## Objectif
Renommez « rungtynes » en « varžybas » dans les lignes allant de celle qui contient « Kaip automobilio technologijos » jusqu'à celle qui contient « Salud Cardiovascular » incluse, et recopiez uniquement ces lignes sans rien modifier d'autre.

#### Enregistrements du corpus

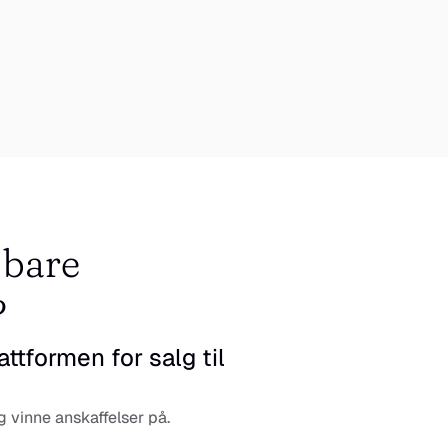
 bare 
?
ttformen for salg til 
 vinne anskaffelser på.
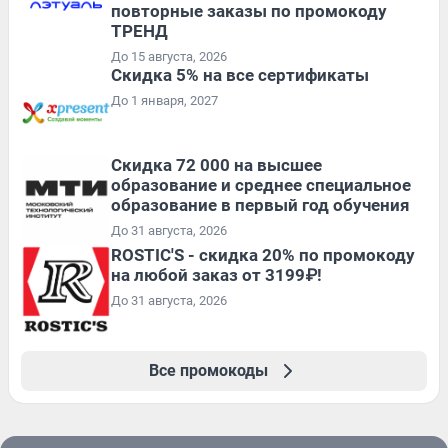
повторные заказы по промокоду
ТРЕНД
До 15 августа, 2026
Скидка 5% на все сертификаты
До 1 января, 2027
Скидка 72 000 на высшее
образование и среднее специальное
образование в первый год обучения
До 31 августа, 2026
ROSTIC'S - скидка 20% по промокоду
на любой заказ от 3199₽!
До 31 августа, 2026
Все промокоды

########
#### Enregistrements du corpus

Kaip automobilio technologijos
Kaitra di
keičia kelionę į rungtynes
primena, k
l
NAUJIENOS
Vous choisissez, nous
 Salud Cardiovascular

########

## Réponse
Kaip automobilio technologijos
Kaitra di
keičia kelionę į varžybas
primena, k
l
NAUJIENOS
Vous choisissez, nous
 Salud Cardiovascular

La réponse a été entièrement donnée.